Home Alone

Growing up an only child, turning into a introvert as an adult, being home alone for extended periods of time is no big deal for me. But in this time of a national health scare, many people are trying it out for the first time. Or maybe they are home with family and it’s not as much fun as they’d hope.

I go for walks, play Words with Friends, listen to audio books, watch TV. Sometimes I even clean the house. The days are full, not empty. I hope you feel the same way.

Please use the open space below to share your first 50 words on the topic “home alone.”

Author: Virginia DeBolt

Writer and teacher who writes blogs about web education, writing practice, and pop culture.
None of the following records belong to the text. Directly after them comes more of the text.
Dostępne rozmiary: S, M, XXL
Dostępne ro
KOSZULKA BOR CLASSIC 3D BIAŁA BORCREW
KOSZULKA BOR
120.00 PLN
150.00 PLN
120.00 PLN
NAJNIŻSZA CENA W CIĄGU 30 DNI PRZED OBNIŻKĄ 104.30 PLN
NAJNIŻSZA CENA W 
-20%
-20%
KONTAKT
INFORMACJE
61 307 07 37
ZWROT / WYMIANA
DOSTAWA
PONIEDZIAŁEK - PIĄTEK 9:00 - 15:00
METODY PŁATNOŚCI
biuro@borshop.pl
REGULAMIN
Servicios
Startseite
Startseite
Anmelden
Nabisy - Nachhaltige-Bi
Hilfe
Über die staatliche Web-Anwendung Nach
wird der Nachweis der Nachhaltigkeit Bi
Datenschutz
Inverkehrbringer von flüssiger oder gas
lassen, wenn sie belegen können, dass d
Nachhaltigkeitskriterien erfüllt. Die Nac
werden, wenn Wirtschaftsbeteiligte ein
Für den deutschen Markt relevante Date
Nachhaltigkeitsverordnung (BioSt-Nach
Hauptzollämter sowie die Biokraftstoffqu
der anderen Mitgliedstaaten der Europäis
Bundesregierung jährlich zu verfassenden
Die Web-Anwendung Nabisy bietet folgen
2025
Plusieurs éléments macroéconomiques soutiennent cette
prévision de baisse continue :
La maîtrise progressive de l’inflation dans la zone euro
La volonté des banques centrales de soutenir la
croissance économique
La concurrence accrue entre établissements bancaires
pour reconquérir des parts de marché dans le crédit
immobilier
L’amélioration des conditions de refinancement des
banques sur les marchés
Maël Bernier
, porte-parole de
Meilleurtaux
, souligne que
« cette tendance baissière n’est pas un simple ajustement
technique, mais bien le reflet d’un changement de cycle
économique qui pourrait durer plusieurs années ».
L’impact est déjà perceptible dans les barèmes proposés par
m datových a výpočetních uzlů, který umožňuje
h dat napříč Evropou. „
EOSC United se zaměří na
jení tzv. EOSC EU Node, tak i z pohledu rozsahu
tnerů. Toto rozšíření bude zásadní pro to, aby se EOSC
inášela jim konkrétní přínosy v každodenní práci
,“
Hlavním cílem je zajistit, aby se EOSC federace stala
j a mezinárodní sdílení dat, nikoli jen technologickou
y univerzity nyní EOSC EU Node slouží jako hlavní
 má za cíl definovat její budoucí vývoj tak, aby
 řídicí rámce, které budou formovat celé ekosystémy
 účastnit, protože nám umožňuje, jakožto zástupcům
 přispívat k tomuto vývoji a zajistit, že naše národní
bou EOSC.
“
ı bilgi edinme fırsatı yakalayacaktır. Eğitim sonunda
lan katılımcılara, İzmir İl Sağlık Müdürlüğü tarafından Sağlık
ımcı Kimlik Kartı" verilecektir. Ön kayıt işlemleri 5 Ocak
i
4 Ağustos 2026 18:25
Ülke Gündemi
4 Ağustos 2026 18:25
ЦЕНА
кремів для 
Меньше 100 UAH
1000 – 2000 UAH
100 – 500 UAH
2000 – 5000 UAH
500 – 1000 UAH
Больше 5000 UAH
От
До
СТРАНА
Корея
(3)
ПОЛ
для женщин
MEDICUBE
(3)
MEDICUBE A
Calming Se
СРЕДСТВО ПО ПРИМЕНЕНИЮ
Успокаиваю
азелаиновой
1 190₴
2 thoughts on “Home Alone”

  1. Being alone isn’t the problem. I’m an introverted extrovert and can stay at home alone as I’ve been doing for many years. It’s the extrovert side that needs a human connection. Add to that my daily walks. I find not going for one more difficult to bear than staying home alone.

  2. Adjusting my attitude about this sheltering at home took time until I finally accepted its protective purpose for all of us., Being half extrovert and half introvert means half my needs are being put on hold. But I reach out by writing emails, texts and writing cards to those who come to mind. This extra time alone makes it possible to do a lot more reading and thoughtful praying for others, asking God to bless the inflicted and those who are helping them, and lately asking for people to come to know Him more through this, and asking for us to be brave.